Afin de mieux comprendre cette problématique, il est important de considérer l'impact de divers facteurs structurels. À fin mars 2023, la dette publique française s'élevait à 3 536,1 milliards d'euros, soit 117,5 % du PIB, augmentant d'année en année. Ce niveau devient particulièrement inquiétant dans un contexte où les taux d'intérêt continuent d'augmenter, alimentant ainsi les coûts d'emprunt. En effet, le secrétaire général de l'OCDE, Mathias Cormann, a souligné que « sans mesures proactives, la dette pourrait grimper à 203 % du PIB d'ici 2050 ». Ces projections doivent inciter à une réflexion approfondie de la part des décideurs politiques.
Les experts sont d'accord sur la nécessité d'agir rapidement. Le ministre de l'Économie, Roland Lescure, a reconnu que la préparation du budget 2027 se déroule dans un climat de rigueur essentielle. Un comité d'alerte devra se réunir le 7 juillet pour établir un bilan semestriel, où des économies seront sans doute mises en avant. « On fait face à une montagne, mais avec une approche sérieuse, nous pouvons atteindre nos objectifs budgétaires », a-t-il affirmé.
L'OCDE préconise que la France réduise ses dépenses publiques, estimées à 57,2 % du produit intérieur brut en 2025, afin de garantir la viabilité budgétaire à long terme. Des pays performants, avec des dépenses similaires dans des domaines comme la santé et l'éducation, affichent des résultats nettement meilleurs. En lançant un appel pressant à réformer les retraites, l'organisation souligne que des ajustements en matière de politiques publiques sont indispensables.
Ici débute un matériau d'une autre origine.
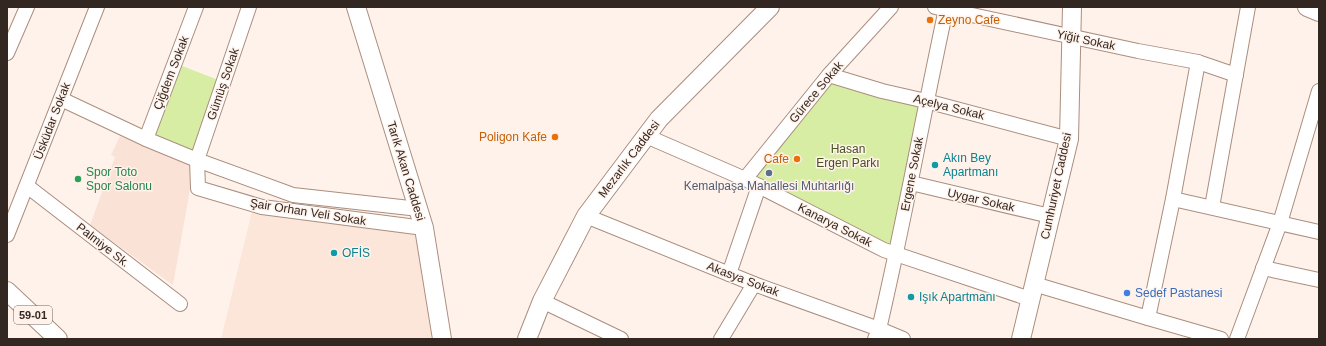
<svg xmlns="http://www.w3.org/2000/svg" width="1326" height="346" font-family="Arial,sans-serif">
	<rect width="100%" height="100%" fill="#fff2eb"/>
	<!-- built -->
	<polygon fill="#fae3d6" points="120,136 194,167 173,285 90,225 115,157 111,155"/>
	<!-- industrial -->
	<polygon fill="#fce6d9" points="252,211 417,234 431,330 431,339 221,339"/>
	<!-- green -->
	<g fill="#d7eda3">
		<polygon points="177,64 221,81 195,152 152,133"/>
		<polygon points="832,83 916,104 919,107 892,242 887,244 757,177 755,175"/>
	</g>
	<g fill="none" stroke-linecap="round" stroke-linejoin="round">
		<defs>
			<g id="minor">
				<polyline points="249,7 197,160 198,188 262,207 424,228"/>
				<polyline points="935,7 1138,51 1198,62 1236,75"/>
				<polyline points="7,53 27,7"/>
				<polyline points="829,75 882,91 926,101 1069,139"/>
				<polyline points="61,99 146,139 197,160 293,195 419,209"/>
				<polyline points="646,136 745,179 884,250 1030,299"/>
				<polyline points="146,139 196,7"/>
				<polyline points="745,179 829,75 891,7"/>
				<polyline points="911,183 1050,216"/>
				<polyline points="27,186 180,304"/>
				<polyline points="1173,199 1319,232"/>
				<polyline points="1212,207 1248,7"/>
				<polyline points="586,216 754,284 879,329 903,339"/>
				<polyline points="7,235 97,7"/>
				<polyline points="1263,268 1319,280"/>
				<polyline points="729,274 759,186"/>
				<polyline points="1034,284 1148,318 1221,339"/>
				<polyline points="542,301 621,339"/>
				<polyline points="1148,318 1173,199 1198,62"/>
				<polyline points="721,339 754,284"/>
				<path d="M 875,339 L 879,329 C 904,223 923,115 946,9"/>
				<polyline points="1237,339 1280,223 1319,91"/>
			</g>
			<g id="major">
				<polyline points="356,7 424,228 442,339"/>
				<polyline points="1307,7 1319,12"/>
				<polyline points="7,291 58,339"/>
				<polyline points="527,339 542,301 586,216 659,119 770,7"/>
				<polyline points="1021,339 1069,139 1072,7"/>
			</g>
		</defs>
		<!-- minor casing -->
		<use href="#minor" stroke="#ab8e7e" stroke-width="16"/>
		<!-- major casing -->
		<use href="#major" stroke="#ab8e7e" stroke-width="20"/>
		<!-- minor -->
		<use href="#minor" stroke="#fff" stroke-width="14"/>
		<!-- major -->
		<use href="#major" stroke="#fff" stroke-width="18"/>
	</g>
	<!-- markers -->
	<g fill="#e8710a" stroke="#fff2eb" stroke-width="1.5">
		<circle cx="930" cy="20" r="4"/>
		<circle cx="555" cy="137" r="4"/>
		<circle cx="797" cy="159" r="4"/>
	</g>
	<g fill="#0f9aa8" stroke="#fff2eb" stroke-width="1.5">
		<circle cx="935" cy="165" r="4"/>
		<circle cx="334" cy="253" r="4"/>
		<circle cx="911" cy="297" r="4"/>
	</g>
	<circle fill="#5c6f8a" stroke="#fff2eb" stroke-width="1.5" cx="769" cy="173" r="4"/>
	<circle fill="#2e9e5b" stroke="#fff2eb" stroke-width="1.5" cx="78" cy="179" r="4"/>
	<circle fill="#3f7fe0" stroke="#fff2eb" stroke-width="1.5" cx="1127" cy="293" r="4"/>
	<g text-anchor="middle" stroke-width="3" stroke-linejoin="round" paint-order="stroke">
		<!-- shield labels -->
		<rect fill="#fff2eb" stroke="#70645e" stroke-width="1" x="14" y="306" width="38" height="18" rx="3"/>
		<g font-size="11" font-weight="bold" fill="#332721">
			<text x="33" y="319">59-01</text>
		</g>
		<!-- food labels -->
		<g font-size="12" fill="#c56008" stroke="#fff2eb" text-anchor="end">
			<text x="938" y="24" text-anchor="start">Zeyno Cafe</text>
			<text x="547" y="141">Poligon Kafe</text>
			<text x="789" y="163">Cafe</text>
		</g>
		<!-- street labels -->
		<g font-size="12" fill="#332721" stroke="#fff2eb">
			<text transform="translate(1086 40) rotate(12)" y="4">Yiğit Sokak</text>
			<text transform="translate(171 73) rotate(-69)" y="4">Çiğdem Sokak</text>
			<text transform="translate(223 84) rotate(-71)" y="4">Gümüş Sokak</text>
			<text transform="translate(816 92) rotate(-50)" y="4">Gürece Sokak</text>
			<text transform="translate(949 107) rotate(14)" y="4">Açelya Sokak</text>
			<text transform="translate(52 121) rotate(-69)" y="4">Üsküdar Sokak</text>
			<text transform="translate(629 159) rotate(-53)" y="4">Mezarlık Caddesi</text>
			<text transform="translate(406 171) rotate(73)" y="4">Tarık Akan Caddesi</text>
			<text transform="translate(912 174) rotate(-79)" y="4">Ergene Sokak</text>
			<text transform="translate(1056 186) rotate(-78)" y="4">Cumhuriyet Caddesi</text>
			<text transform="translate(981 200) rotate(13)" y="4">Uygar Sokak</text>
			<text transform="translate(308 212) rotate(9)" y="4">Şair Orhan Veli Sokak</text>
			<text transform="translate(835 225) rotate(27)" y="4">Kanarya Sokak</text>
			<text transform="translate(103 245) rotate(38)" y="4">Palmiye Sk.</text>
			<text transform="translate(743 279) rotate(21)" y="4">Akasya Sokak</text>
		</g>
		<!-- park labels -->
		<g font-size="12" fill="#45531e" stroke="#fff2eb">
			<text x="848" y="153">Hasan<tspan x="848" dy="14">Ergen Parkı</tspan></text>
		</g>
		<!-- culture labels -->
		<g font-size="12" fill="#0d838f" stroke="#fff2eb" text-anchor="start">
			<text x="943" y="162">Akın Bey<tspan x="943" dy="14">Apartmanı</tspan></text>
			<text x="342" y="257">OFİS</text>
			<text x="919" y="301">Işık Apartmanı</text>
		</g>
		<!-- leisure labels -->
		<g font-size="12" fill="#27864d" stroke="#fff2eb" text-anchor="start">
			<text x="86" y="176">Spor Toto<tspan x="86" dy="14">Spor Salonu</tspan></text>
		</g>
		<!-- service labels -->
		<g font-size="12" fill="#4e5e75" stroke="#fff2eb">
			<text x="769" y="190">Kemalpaşa Mahallesi Muhtarlığı</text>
		</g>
		<!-- shop labels -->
		<g font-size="12" fill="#366cbe" stroke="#fff2eb" text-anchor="start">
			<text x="1135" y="297">Sedef Pastanesi</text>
		</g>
	</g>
	<!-- border -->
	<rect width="1326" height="346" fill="none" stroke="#332721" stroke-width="16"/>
</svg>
Autre point préoccupant, l'économie française, bien que résiliente, éprouve des difficultés à susciter une croissance significative. L'OCDE prévoit une progression modeste du PIB de 0,7 % en 2026 et 0,8 % en 2027. Les incertitudes politiques, à moins d'un an de la prochaine présidentielle, pèsent sur l'engagement des acteurs économiques.